Personalization in Human-Robot Interaction through Preference-based Action Representation Learning
Ruiqi Wang, Dezhong Zhao, Dayoon Suh, Ziqin Yuan, Guohua Chen, Byung-Cheol Min
TL;DR
PbARL addresses the inefficiency of PbRL in HRI by decoupling a shared task structure from user-specific preferences and performing fine-tuning via a mutual-information based latent action space. It uses a pre-trained policy $\pi^{p}$ fixed during adaptation and learns a latent action encoder $f_\theta$ implemented as a conditional variational autoencoder to maximize $\mathcal{I}_m$ between the source domain $\mathcal{M}_s$ and target domain $\mathcal{M}_t$ in the action space, guided by a preference reward model $\hat{R}$. The training optimizes a composite loss $\mathcal{L}_{PbARL}$ that combines reconstruction, contrastive preference, KL regularization, and latent dynamics terms.
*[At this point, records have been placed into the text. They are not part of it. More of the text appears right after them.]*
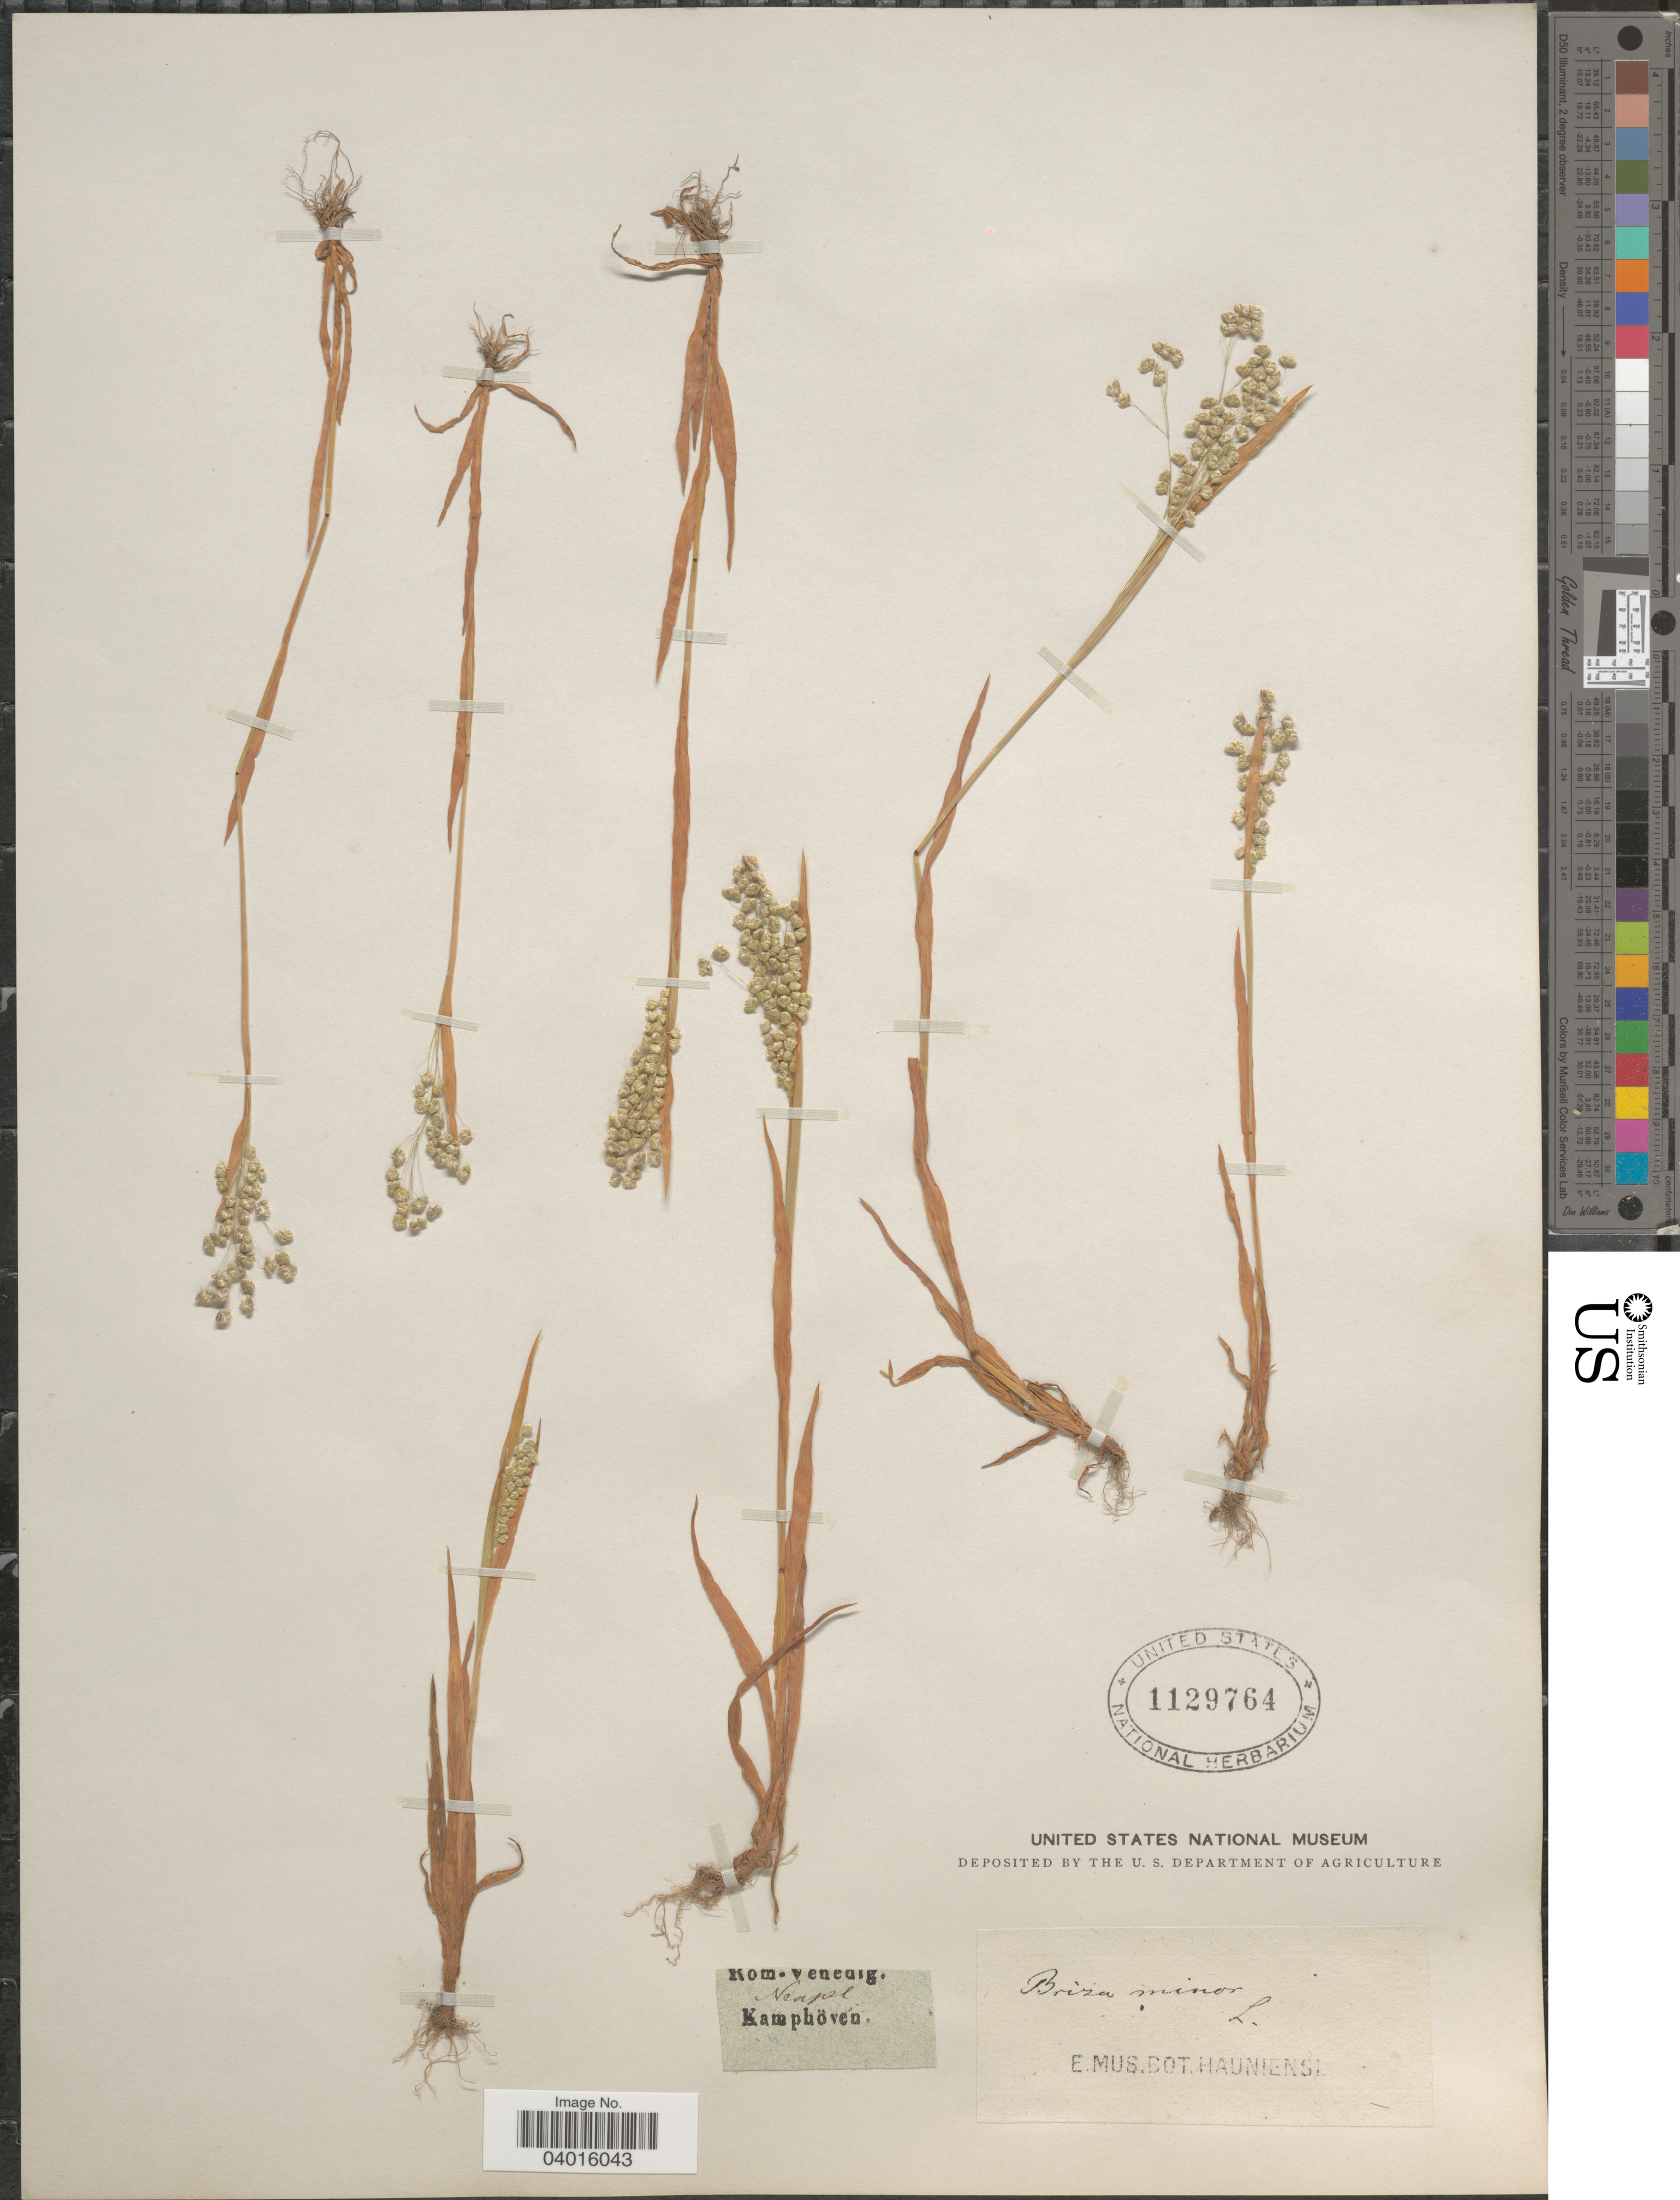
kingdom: Plantae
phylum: Tracheophyta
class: Liliopsida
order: Poales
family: Poaceae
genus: Briza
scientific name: Briza minor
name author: L.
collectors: Kamphöven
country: Italy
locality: Neapel.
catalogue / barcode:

Empirical results on Assistive Gym and a real-world user study (N=8) show PbARL delivers higher personalization with modest task-performance degradation, outperforming PbRL-HRI and PrefFT in most settings, and demonstrate practical feasibility for real HRI deployments.
Abstract
Preference-based reinforcement learning (PbRL) has shown significant promise for personalization in human-robot interaction (HRI) by explicitly integrating human preferences into the robot learning process. However, existing practices often require training a personalized robot policy from scratch, resulting in inefficient use of human feedback. In this paper, we propose preference-based action representation learning (PbARL), an efficient fine-tuning method that decouples common task structure from preference by leveraging pre-trained robot policies. Instead of directly fine-tuning the pre-trained policy with human preference, PbARL uses it as a reference for an action representation learning task that maximizes the mutual information between the pre-trained source domain and the target user preference-aligned domain. This approach allows the robot to personalize its behaviors while preserving original task performance and eliminates the need for extensive prior information from the source domain, thereby enhancing efficiency and practicality in real-world HRI scenarios. Empirical results on the Assistive Gym benchmark and a real-world user study (N=8) demonstrate the benefits of our method compared to state-of-the-art approaches.